I had another week in the hospital, learning how to breathe on my own once more, learning how to walk without falling, and of course the optimism-suffocating drama of having my picc line tied into a knot, but 12 days into my stay, I was finally let free. My friend Stasia told me that when her water broke only five months into her pregnancy, she lay in the hospital room in September, imagining Thanksgiving and Christmas decorations. It got her through the bed rest and a healthy delivery, when every doctor said she’d never make it.

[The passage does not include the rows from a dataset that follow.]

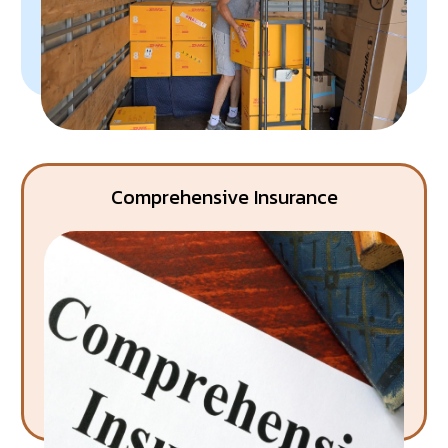
Comprehensive Insurance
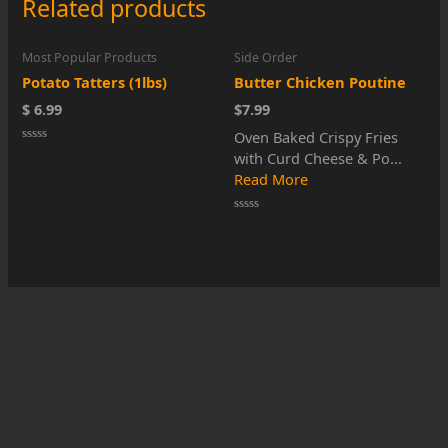
Related products
Most Popular Products
Side Order
Potato Tatters (1lbs)
Butter Chicken Poutine
$ 6.99
$7.99
Oven Baked Crispy Fries
Rated
with Curd Cheese & Po...
0
out
Read More
of
5
Rated
0
out
of
5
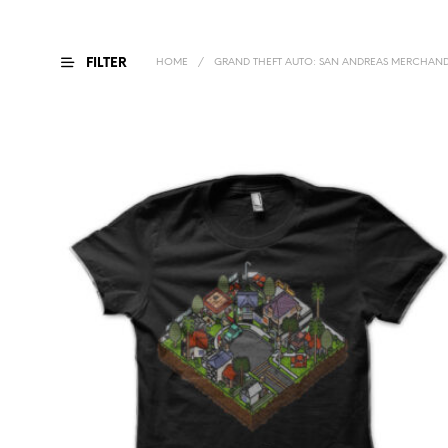
FILTER
HOME
/
GRAND THEFT AUTO: SAN ANDREAS MERCHAND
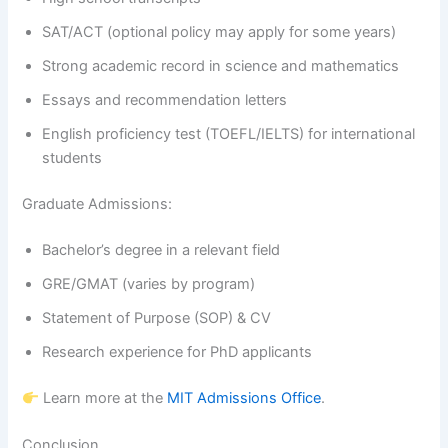
SAT/ACT (optional policy may apply for some years)
Strong academic record in science and mathematics
Essays and recommendation letters
English proficiency test (TOEFL/IELTS) for international
students
Graduate Admissions:
Bachelor’s degree in a relevant field
GRE/GMAT (varies by program)
Statement of Purpose (SOP) & CV
Research experience for PhD applicants
Learn more at the
MIT Admissions Office
.
Conclusion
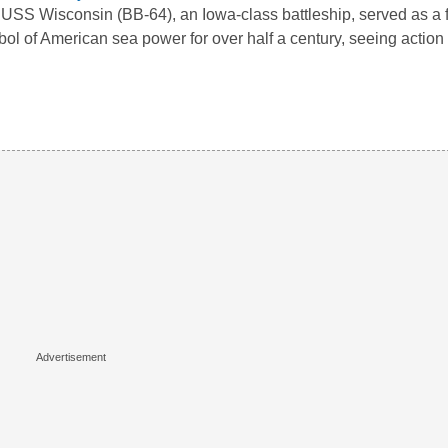
USS Wisconsin (BB-64), an Iowa-class battleship, served as a 
ol of American sea power for over half a century, seeing actio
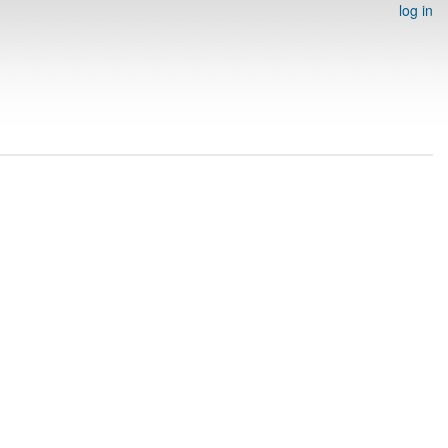
log in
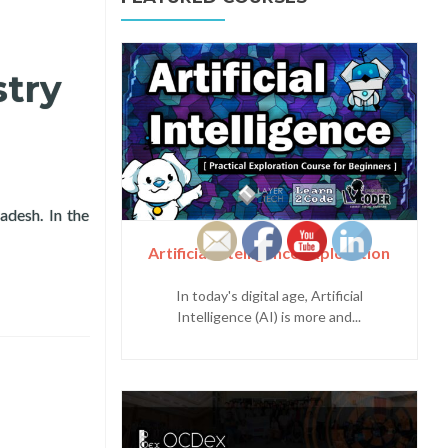
try
desh. In the
ference in Dhaka, Bangladesh
Artificial Intelligence Exploration
In today's digital age, Artificial
Intelligence (AI) is more and...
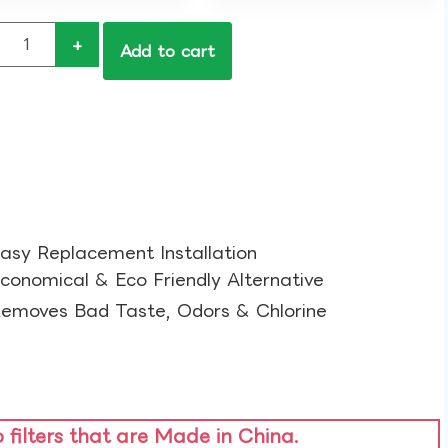
+
Add to cart
asy Replacement Installation​
conomical & Eco Friendly Alternative​
emoves Bad Taste, Odors & Chlorine​
o filters that are Made in China.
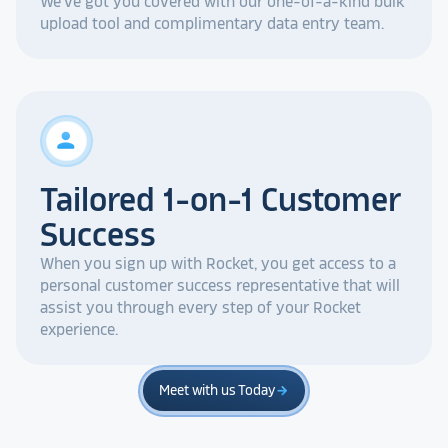
We've got you covered with our one-of-a-kind bulk
upload tool and complimentary data entry team.
person
Tailored 1-on-1 Customer
Success
When you sign up with Rocket, you get access to a
personal customer success representative that will
assist you through every step of your Rocket
experience.
Meet with us Today
arrow_forward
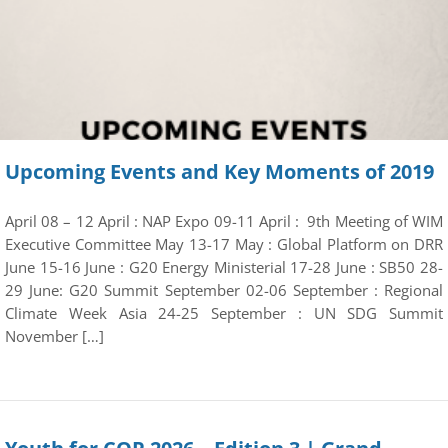
Upcoming Events and Key Moments of 2019
April 08 – 12 April : NAP Expo 09-11 April : 9th Meeting of WIM
Executive Committee May 13-17 May : Global Platform on DRR
June 15-16 June : G20 Energy Ministerial 17-28 June : SB50 28-
29 June: G20 Summit September 02-06 September : Regional
Climate Week Asia 24-25 September : UN SDG Summit
November […]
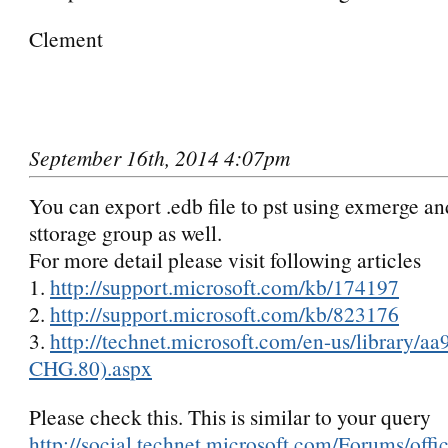
Clement
September 16th, 2014 4:07pm
You can export .edb file to pst using exmerge a
sttorage group as well.
For more detail please visit following articles
1.
http://support.microsoft.c
om/kb/1741
97
2.
http://support.microsoft.c
om/kb/8231
76
3.
http://technet.microsoft.c
om/en-us/l
ibrary/
aa
CHG.80).as
px
Please check this. This is similar to your query
http://social.technet.microsoft.com/Forums/offi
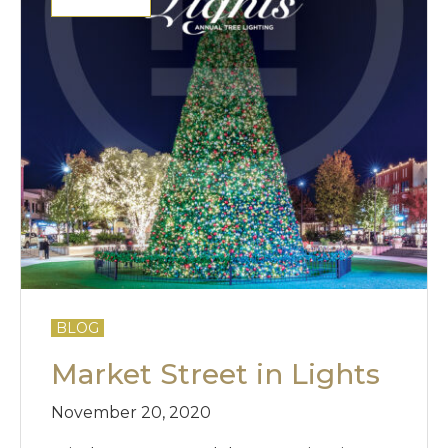
BLOG
Market Street in Lights
November 20, 2020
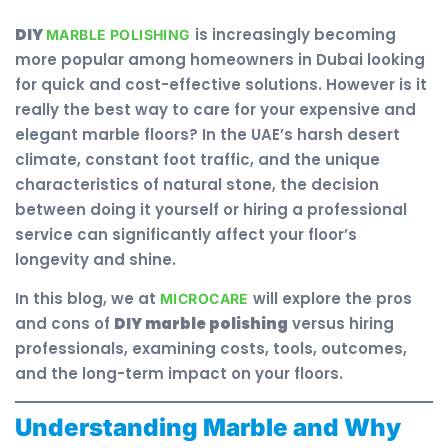
DIY
is increasingly becoming
MARBLE POLISHING
more popular among homeowners in Dubai looking
for quick and cost-effective solutions. However is it
really the best way to care for your expensive and
elegant marble floors? In the UAE’s harsh desert
climate, constant foot traffic, and the unique
characteristics of natural stone, the decision
between doing it yourself or hiring a professional
service can significantly affect your floor’s
longevity and shine.
In this blog, we at
will explore the pros
MICROCARE
and cons of
DIY marble polishing
versus hiring
professionals, examining costs, tools, outcomes,
and the long-term impact on your floors.
Understanding Marble and Why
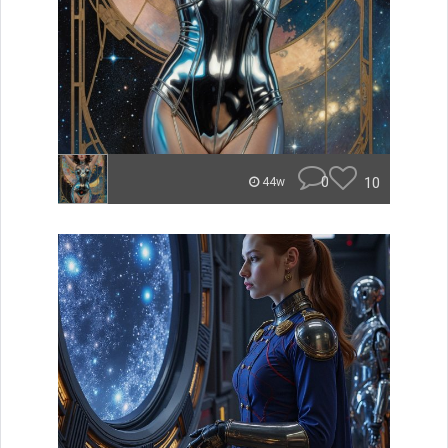
0
10
44w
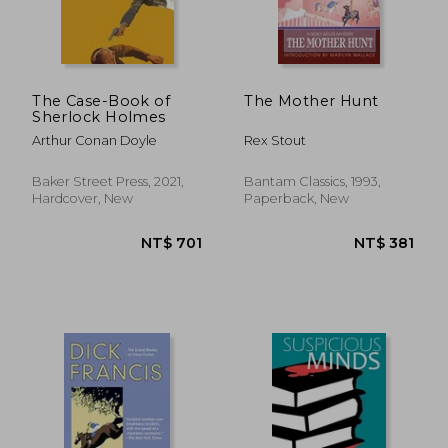
The Case-Book of
The Mother Hunt
Sherlock Holmes
Arthur Conan Doyle
Rex Stout
Baker Street Press, 2021,
Bantam Classics, 1993,
Hardcover, New
Paperback, New
NT$ 868
NT$ 7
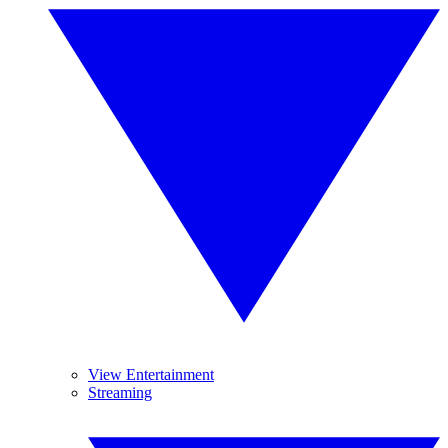
View Entertainment
Streaming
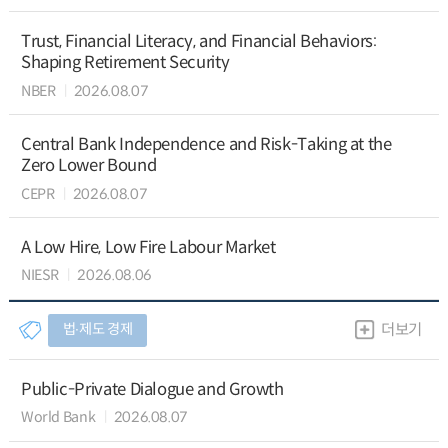
Trust, Financial Literacy, and Financial Behaviors:
Shaping Retirement Security
NBER
2026.08.07
Central Bank Independence and Risk-Taking at the
Zero Lower Bound
CEPR
2026.08.07
A Low Hire, Low Fire Labour Market
NIESR
2026.08.06
법∙제도 경제
더보기
Public-Private Dialogue and Growth
World Bank
2026.08.07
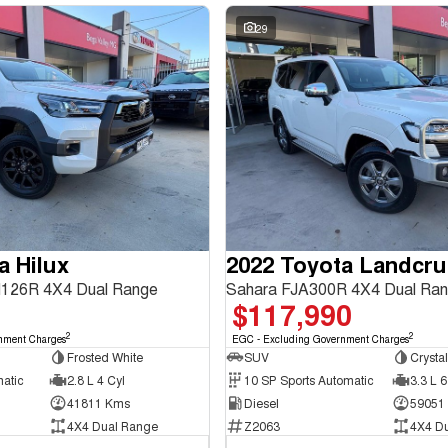
29
a Hilux
2022 Toyota Landcru
126R 4X4 Dual Range
Sahara FJA300R 4X4 Dual Ra
$117,990
2
2
nment Charges
EGC - Excluding Government Charges
Frosted White
SUV
Crystal
matic
2.8 L 4 Cyl
10 SP Sports Automatic
3.3 L 6
41811 Kms
Diesel
59051
4X4 Dual Range
Z2063
4X4 D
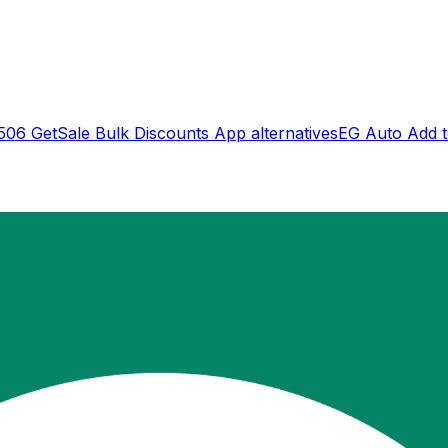
506 GetSale Bulk Discounts App
alternatives
EG Auto Add to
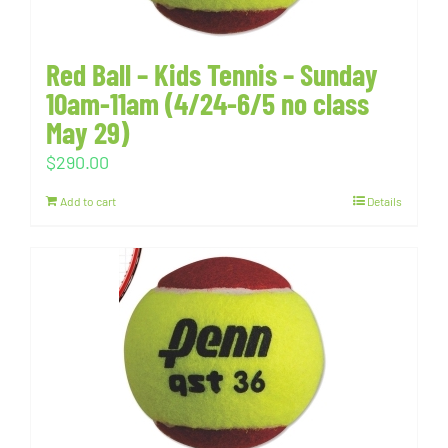
Red Ball – Kids Tennis – Sunday
10am-11am (4/24-6/5 no class
May 29)
$
290.00
Add to cart
Details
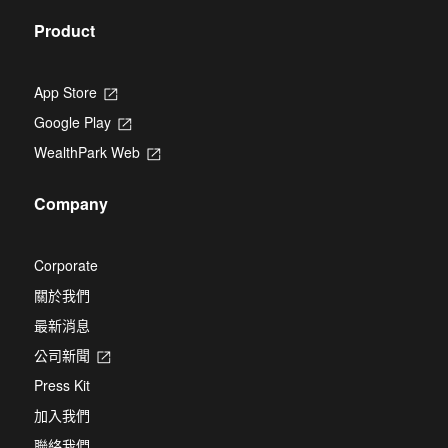
Product
App Store
Opens
in
Google Play
Opens
a
in
new
WealthPark Web
Opens
a
tab
in
new
a
tab
Company
new
tab
Corporate
關於我們
最新消息
公司新聞
Opens
in
Press Kit
a
new
加入我們
tab
聯絡我們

I dreamed of walking out of the hospital, with my fists in the air, wearing a nice shirt, proclaiming victory. But when it happened, I couldn’t do it. I was just sapped. I didn’t care.

And so I find myself, now a week out of the critical care ward, struggling to find meaning in a world I let go. Of course, snuggling with my wife is immune to such vacancy, and Lucy has resumed her status of a shining lighthouse, and the reason why I still find such irrevocable beauty seeing the world through her eyes. Even her self-portrait has become my new favorite piece of art once more.

But I’ve been searingly unhappy, and not just because the recuperation period has been an exhausting slog. I have trouble finding the motivation for all the little things you need to do in order to be a functioning person. Every act is a force of will, a joyless transaction.

I have no doubt this too will pass, and I’m always lifted from blankness by reading the letters many of you wrote through Tessa, and by the prospect of being at our farm in a few short days. And maybe I’m just a Patty Preciouspants who just needs to get over it; I can accept that.

But those unending days of breathing, the will to go five more minutes, then five minutes after that, for so many days in a row that I would have begged for intubation and a feeding tube if it had promised relief… I feel like it has changed me. I feel like I crossed over to a place that has left me with an accent. Perhaps Tessa was only partially right: it wasn’t just the price I paid for cheating death, it was the price for accepting it.